Objective =>
Render every line of the rows below as a numbered list, omitting any blank lines.

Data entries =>

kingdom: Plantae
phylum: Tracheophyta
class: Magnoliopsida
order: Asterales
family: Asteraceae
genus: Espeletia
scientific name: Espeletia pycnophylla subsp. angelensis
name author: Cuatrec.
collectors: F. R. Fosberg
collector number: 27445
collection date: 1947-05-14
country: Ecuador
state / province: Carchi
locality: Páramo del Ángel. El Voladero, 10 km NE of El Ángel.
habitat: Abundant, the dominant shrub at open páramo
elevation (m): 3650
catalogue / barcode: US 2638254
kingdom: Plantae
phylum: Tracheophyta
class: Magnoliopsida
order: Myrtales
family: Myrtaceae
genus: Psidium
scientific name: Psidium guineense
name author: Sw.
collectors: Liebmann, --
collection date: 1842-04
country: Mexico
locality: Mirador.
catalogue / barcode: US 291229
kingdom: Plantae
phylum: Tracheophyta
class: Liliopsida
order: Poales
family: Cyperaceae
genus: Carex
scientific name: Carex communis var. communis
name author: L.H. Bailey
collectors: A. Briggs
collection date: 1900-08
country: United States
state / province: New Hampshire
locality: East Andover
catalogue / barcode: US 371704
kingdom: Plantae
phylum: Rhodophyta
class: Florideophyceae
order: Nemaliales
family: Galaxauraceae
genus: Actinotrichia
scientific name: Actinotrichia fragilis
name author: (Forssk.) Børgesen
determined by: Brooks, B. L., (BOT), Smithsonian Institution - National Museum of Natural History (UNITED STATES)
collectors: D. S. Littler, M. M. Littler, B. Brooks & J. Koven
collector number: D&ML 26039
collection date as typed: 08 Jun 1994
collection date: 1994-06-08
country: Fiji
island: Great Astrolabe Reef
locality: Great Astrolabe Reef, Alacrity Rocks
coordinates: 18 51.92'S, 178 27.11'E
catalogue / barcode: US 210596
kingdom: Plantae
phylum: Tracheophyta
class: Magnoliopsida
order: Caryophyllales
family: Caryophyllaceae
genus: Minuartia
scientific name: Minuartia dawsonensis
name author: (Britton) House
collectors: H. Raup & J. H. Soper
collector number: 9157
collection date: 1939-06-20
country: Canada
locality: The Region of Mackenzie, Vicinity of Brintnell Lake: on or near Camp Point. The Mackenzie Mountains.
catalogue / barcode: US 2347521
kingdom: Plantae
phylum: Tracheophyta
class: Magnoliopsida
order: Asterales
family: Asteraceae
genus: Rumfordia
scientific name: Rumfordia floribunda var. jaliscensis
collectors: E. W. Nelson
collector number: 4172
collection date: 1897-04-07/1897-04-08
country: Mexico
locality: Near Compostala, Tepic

Solution for this problem =>
1. kingdom: Plantae
2. phylum: Tracheophyta
3. class: Magnoliopsida
4. order: Asterales
5. family: Asteraceae
6. genus: Espeletia
7. scientific name: Espeletia pycnophylla subsp. angelensis
8. name author: Cuatrec.
9. collectors: F. R. Fosberg
10. collector number: 27445
11. collection date: 1947-05-14
12. country: Ecuador
13. state / province: Carchi
14. locality: Páramo del Ángel. El Voladero, 10 km NE of El Ángel.
15. habitat: Abundant, the dominant shrub at open páramo
16. elevation (m): 3650
17. catalogue / barcode: US 2638254
18. kingdom: Plantae
19. phylum: Tracheophyta
20. class: Magnoliopsida
21. order: Myrtales
22. family: Myrtaceae
23. genus: Psidium
24. scientific name: Psidium guineense
25. name author: Sw.
26. collectors: Liebmann, --
27. collection date: 1842-04
28. country: Mexico
29. locality: Mirador.
30. catalogue / barcode: US 291229
31. kingdom: Plantae
32. phylum: Tracheophyta
33. class: Liliopsida
34. order: Poales
35. family: Cyperaceae
36. genus: Carex
37. scientific name: Carex communis var. communis
38. name author: L.H. Bailey
39. collectors: A. Briggs
40. collection date: 1900-08
41. country: United States
42. state / province: New Hampshire
43. locality: East Andover
44. catalogue / barcode: US 371704
45. kingdom: Plantae
46. phylum: Rhodophyta
47. class: Florideophyceae
48. order: Nemaliales
49. family: Galaxauraceae
50. genus: Actinotrichia
51. scientific name: Actinotrichia fragilis
52. name author: (Forssk.) Børgesen
53. determined by: Brooks, B. L., (BOT), Smithsonian Institution - National Museum of Natural History (UNITED STATES)
54. collectors: D. S. Littler, M. M. Littler, B. Brooks & J. Koven
55. collector number: D&ML 26039
56. collection date as typed: 08 Jun 1994
57. collection date: 1994-06-08
58. country: Fiji
59. island: Great Astrolabe Reef
60. locality: Great Astrolabe Reef, Alacrity Rocks
61. coordinates: 18 51.92'S, 178 27.11'E
62. catalogue / barcode: US 210596
63. kingdom: Plantae
64. phylum: Tracheophyta
65. class: Magnoliopsida
66. order: Caryophyllales
67. family: Caryophyllaceae
68. genus: Minuartia
69. scientific name: Minuartia dawsonensis
70. name author: (Britton) House
71. collectors: H. Raup & J. H. Soper
72. collector number: 9157
73. collection date: 1939-06-20
74. country: Canada
75. locality: The Region of Mackenzie, Vicinity of Brintnell Lake: on or near Camp Point. The Mackenzie Mountains.
76. catalogue / barcode: US 2347521
77. kingdom: Plantae
78. phylum: Tracheophyta
79. class: Magnoliopsida
80. order: Asterales
81. family: Asteraceae
82. genus: Rumfordia
83. scientific name: Rumfordia floribunda var. jaliscensis
84. collectors: E. W. Nelson
85. collector number: 4172
86. collection date: 1897-04-07/1897-04-08
87. country: Mexico
88. locality: Near Compostala, Tepic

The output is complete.